-------- Source extract --------

In a self-efacing way of downplaying our role here as office missionaries, I got feedback that my last entry might give the impression that we aren't keen on the assignment. How can I adequately express that such is the opposite of real. Really, we love our assignment in the office! My attempts at humor can come across as cynical. I just wasn't sure our routine would be engaging. I promise to worry less about what your reactions might be, and just tell you what's happening with and to us.
Last week the weather warned that a "twice in a decade storm was coming" and it hit on Saturday and Sunday. We couldn't get our little car out of the street where we live, it just pushes the heavy snow under it and gets high-centered after a meter of effort. When we did go out during the week I slipped into an icy rut right as a van was coming the other way, and literally, in the words of my Uncle Joe "if we had another coat of paint on we'd have hit him." That was touch and go and I relearned from the other driver various uses of Finnish words for the adversary. Several got thoroughly buried as we looked out our apartment window, starting before the sun was up. I went down to help a young lady who the first and was alone trying to dig out. As I approached I said "Can I help?" She said "What!" "Can I help?" "No, no, no." I watched as she huffed pushing the snow shovel and again she wouldn't let me take a turn. She said she had already called the tow truck. So I looked around the lot for another shovel with no success and had to leave her to her struggle. By the time the wrecker got there, she had a path dug all the way out the parking lot. We watched from our window as the guy got in her car and just drove it to the street and took her payment. She wasn't the last that day, but certainly the most independently minded.

-------- Data extracts --------

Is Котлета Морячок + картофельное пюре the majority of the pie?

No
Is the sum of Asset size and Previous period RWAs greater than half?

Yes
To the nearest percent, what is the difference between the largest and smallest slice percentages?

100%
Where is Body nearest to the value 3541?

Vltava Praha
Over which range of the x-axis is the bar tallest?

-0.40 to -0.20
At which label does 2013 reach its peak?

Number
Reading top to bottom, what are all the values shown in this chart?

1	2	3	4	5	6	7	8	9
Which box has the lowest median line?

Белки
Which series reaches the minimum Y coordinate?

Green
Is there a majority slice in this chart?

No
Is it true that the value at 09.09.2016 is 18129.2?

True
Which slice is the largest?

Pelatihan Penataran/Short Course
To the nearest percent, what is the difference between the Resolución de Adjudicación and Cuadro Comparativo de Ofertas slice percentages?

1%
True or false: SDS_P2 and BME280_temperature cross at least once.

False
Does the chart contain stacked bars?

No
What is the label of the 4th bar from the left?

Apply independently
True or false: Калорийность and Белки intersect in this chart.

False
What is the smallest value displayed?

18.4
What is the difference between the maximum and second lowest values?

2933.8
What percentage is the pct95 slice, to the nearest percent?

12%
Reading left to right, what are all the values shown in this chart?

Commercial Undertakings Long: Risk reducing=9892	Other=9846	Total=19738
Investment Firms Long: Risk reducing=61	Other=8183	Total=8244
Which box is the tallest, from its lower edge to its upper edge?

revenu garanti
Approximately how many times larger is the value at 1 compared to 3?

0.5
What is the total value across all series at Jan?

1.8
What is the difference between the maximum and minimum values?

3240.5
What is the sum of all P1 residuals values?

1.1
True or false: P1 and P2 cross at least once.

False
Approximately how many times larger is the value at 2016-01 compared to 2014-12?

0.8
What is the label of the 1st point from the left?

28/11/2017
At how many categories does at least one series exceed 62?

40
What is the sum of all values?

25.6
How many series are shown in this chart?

--------

▶ **Your assignment**
Answer these questions using the post about office missionaries above the material.
(a) What did the weather report warn was coming, and on which days did it hit?
(b) What happens to the couple's little car when it tries to get out of their street in the heavy snow?
(c) What did the young lady say she had already done instead of accepting help with the shoveling?

▶ **Finished task**
(a) A "twice in a decade storm," which hit on Saturday and Sunday.
(b) It pushes the heavy snow under it and gets high-centered after a meter of effort.
(c) She had already called the tow truck.